= Doug Weathers =

William Douglas Weathers (born September 22, 1931) is a television journalist in Savannah, Georgia, USA, and the former WTOC-TV news presenter and news director. He presented his last broadcast on May 23, 2001.

Weathers was born in Marianna, Florida.

==Military career==
According to a biography provided by WTOC-TV, Weathers served in the United States Army during the Korean War, after which he re-enlisted and was ordered to Hunter Army Airfield in Savannah in 1954.

==Broadcasting career==
He began working for WTOC-TV in the station's launch in 1954 as a film editor. He worked his way up to running the projector, operating the studio cameras and helping with the production of the news broadcast.

In 1962, he was promoted to news director and presenter.

He left WTOC-TV to present the news at WJCL-TV in 1973 when WJCL-TV gained the ability to broadcast in color.

WJCL was, at the time, last in the 6 o'clock news ratings. With Weathers on the news desk, it leapt to number 1 and stayed at, or near, the top until WTOC hired Weathers back in 1979.

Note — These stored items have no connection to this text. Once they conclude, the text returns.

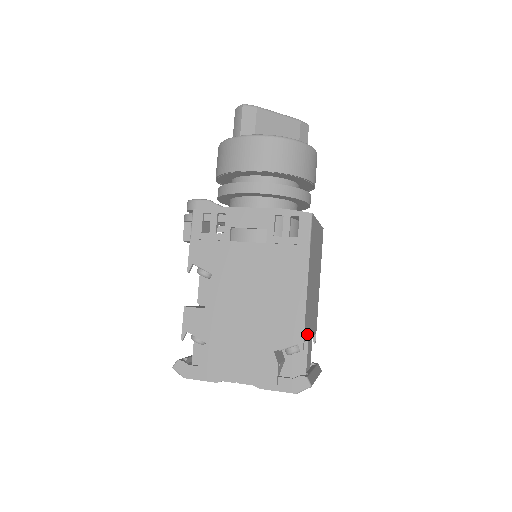
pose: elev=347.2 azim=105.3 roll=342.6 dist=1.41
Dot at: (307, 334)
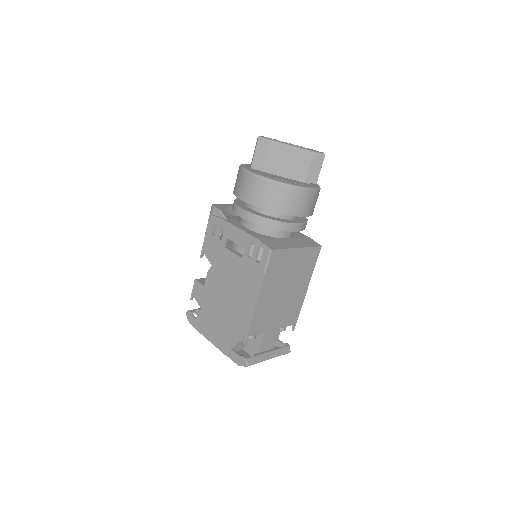
Dot at: (261, 330)
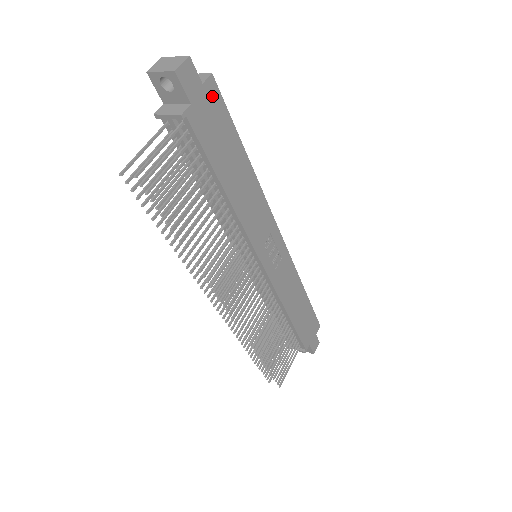
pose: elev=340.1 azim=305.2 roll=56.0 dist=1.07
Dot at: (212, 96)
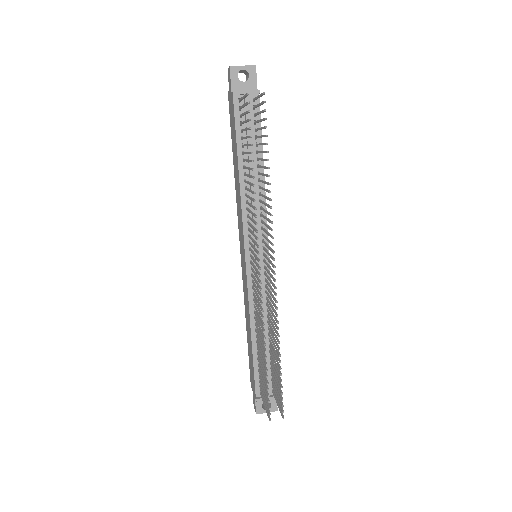
Dot at: occluded
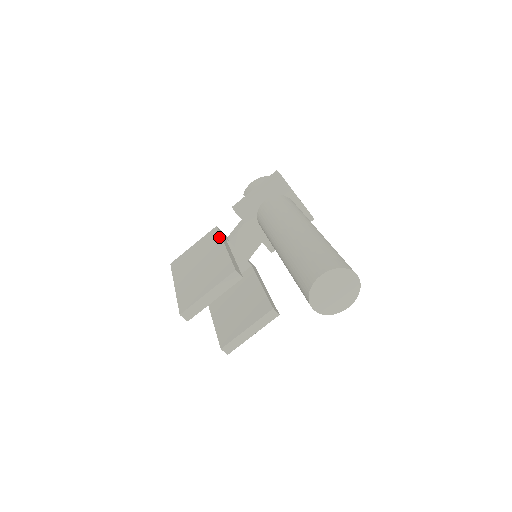
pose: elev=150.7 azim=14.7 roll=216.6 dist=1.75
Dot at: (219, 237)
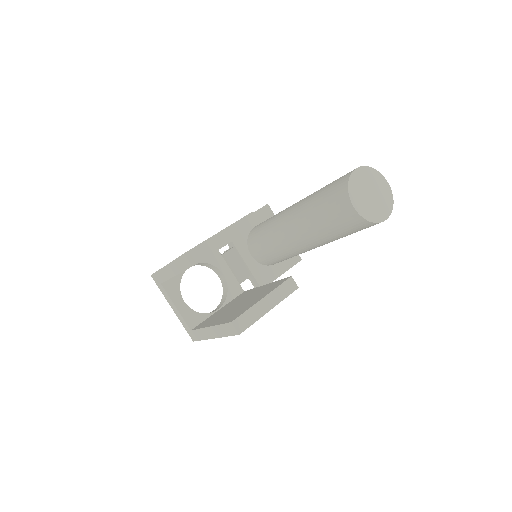
Dot at: occluded
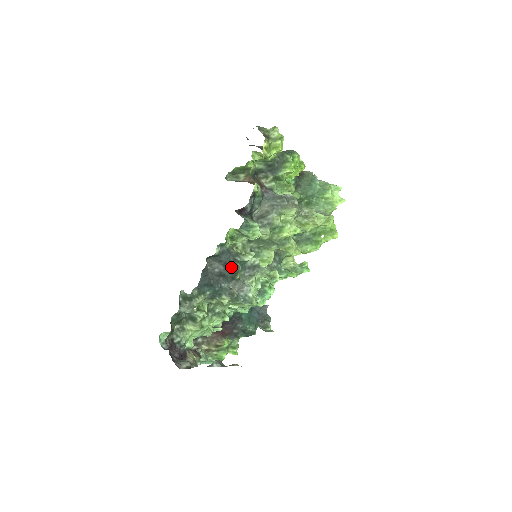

He was head of news and public affairs and presenter of WTOC The News at Six until his retirement in 2001.

==Broadcast style==
Weathers' style changed little over the years. He never abandoned his down-home approach to the news often featuring "hokey" stories about farmers and their giant vegetables or anglers with really big fish. Viewers claimed it was part of his appeal. His popularity never flagged and WTOC's newscasts remained firmly atop the local ratings.